Really?  The Obama Department of Education is going to let Governor Kasich use NCLB and RTT money to battle unions?  The National Labor Relations Board is having the vapors as we speak. 


Finn continues:
"Yes, one can pledge allegiance to the tenth amendment and declare that such challenges are the states’ problems to solve if they want to and can. But is that the best thing in the twenty-first century for a big modern country that is being outpaced in education (and economic growth) by nations around the planet? And is it the best thing for 55 million kids, many of whom today face dim futures that could be brightened by a better education? Few deny that today’s federal role in K-12 schooling needs major surgery. But with a deft scalpel, not a cleaver.
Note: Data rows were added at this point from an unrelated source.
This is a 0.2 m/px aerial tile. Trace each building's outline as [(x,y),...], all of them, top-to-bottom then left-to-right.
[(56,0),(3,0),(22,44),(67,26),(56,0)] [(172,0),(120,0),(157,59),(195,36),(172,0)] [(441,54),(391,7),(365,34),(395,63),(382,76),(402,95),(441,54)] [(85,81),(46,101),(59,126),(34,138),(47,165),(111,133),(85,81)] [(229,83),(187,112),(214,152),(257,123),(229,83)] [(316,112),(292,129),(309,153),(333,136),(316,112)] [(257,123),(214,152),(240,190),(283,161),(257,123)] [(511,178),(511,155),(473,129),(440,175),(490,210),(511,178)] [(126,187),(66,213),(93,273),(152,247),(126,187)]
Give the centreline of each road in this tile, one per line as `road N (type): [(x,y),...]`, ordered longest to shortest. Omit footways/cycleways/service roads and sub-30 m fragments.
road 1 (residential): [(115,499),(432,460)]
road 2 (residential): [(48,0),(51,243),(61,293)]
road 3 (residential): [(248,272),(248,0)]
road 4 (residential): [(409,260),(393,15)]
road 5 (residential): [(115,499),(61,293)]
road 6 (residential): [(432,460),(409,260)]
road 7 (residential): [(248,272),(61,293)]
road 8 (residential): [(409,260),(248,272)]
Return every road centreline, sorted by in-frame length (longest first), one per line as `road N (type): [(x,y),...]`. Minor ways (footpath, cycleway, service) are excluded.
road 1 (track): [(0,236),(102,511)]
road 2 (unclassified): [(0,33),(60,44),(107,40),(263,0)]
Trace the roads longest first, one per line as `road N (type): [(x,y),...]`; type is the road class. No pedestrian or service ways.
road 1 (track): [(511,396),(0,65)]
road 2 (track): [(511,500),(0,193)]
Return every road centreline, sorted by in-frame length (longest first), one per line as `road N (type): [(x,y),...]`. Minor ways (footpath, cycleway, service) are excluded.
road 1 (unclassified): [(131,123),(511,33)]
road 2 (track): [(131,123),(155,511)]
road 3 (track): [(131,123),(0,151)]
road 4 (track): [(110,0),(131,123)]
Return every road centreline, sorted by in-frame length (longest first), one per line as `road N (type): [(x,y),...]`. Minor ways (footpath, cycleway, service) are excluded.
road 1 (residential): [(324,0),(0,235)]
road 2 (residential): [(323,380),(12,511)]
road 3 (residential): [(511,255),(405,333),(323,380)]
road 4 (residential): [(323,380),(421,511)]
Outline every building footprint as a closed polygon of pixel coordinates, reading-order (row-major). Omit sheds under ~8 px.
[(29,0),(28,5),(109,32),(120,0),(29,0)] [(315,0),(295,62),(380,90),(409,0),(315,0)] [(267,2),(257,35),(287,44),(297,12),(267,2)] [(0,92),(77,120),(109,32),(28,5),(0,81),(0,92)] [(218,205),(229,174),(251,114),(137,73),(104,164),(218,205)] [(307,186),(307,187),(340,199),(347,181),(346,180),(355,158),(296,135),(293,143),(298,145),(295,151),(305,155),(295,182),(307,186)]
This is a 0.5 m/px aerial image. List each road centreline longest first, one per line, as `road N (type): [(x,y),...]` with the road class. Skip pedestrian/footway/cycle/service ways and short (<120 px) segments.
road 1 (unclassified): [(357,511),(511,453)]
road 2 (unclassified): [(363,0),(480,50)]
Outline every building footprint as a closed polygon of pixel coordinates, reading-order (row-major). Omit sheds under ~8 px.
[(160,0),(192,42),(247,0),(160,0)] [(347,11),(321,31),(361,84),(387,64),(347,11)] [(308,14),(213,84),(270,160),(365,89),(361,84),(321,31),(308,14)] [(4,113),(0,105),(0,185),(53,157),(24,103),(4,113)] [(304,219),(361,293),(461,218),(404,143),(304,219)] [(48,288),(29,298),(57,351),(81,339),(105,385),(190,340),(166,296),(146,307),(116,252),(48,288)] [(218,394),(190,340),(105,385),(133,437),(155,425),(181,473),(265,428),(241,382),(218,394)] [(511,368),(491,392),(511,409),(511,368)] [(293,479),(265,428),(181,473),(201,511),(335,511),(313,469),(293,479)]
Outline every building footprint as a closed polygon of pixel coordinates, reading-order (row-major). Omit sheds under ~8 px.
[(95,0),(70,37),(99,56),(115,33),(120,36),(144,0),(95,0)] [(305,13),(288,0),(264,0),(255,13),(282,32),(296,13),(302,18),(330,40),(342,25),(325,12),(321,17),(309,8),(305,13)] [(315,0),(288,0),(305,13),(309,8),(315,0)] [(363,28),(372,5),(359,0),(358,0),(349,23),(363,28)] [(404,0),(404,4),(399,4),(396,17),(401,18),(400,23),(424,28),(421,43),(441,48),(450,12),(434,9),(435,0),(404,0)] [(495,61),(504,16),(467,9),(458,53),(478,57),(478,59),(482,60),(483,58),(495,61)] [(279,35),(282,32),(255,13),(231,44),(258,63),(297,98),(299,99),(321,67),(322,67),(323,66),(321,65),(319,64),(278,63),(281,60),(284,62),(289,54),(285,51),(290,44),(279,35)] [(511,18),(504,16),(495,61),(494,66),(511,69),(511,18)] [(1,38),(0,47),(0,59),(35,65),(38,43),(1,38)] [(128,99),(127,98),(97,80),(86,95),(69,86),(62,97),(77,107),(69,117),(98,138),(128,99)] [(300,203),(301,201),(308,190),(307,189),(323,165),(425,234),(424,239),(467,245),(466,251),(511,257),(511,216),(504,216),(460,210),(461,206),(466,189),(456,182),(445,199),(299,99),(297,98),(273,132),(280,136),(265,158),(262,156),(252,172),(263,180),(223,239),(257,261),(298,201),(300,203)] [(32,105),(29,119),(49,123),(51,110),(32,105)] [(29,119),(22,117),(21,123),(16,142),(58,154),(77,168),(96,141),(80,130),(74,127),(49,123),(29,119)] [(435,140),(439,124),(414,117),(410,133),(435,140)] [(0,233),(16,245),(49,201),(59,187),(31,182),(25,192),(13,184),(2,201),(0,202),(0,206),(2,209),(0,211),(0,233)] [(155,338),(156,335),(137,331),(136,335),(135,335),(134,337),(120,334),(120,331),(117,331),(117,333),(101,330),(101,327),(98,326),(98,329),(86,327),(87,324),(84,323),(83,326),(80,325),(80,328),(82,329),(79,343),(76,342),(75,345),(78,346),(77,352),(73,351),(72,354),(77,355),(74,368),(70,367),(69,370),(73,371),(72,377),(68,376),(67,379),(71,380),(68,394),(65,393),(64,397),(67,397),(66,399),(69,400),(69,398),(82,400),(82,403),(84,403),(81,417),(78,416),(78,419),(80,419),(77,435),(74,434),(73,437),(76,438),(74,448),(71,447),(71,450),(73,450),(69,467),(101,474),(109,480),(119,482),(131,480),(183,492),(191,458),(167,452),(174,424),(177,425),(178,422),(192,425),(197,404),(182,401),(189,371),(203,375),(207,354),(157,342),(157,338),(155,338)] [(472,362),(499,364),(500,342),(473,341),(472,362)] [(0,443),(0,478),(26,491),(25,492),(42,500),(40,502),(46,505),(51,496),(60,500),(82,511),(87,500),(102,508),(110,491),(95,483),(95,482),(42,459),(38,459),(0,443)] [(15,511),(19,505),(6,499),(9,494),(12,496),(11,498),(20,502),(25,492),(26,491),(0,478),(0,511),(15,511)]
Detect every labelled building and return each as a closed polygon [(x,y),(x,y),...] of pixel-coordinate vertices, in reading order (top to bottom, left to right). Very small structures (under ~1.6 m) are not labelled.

If Perry brings only a Texas chainsaw to the task, it could turn out that projecting another set of Lone Star precedents upon all of American education would be one more mistake."
Yes, pledging allegiance to the tenth amendment is the best thing!  The Federal government has no business meddling in education. It is a state function and the sooner we send it back there,  the better we'll be.  The Federal government is the problem, not the solution.  Part of the reason education is so expensive is the myriad of rules and regulations imposed by programs such as NCLB and RTTT.  Once you gut all those regulations, cut all those jobs at the Department of Education, cut all the jobs of people who must administer all those rules and regulations, states won't need all those carrots the Feds are dangling. 


I don't agree with Rick Perry on every issue, but on this one he gets an A+ in my book.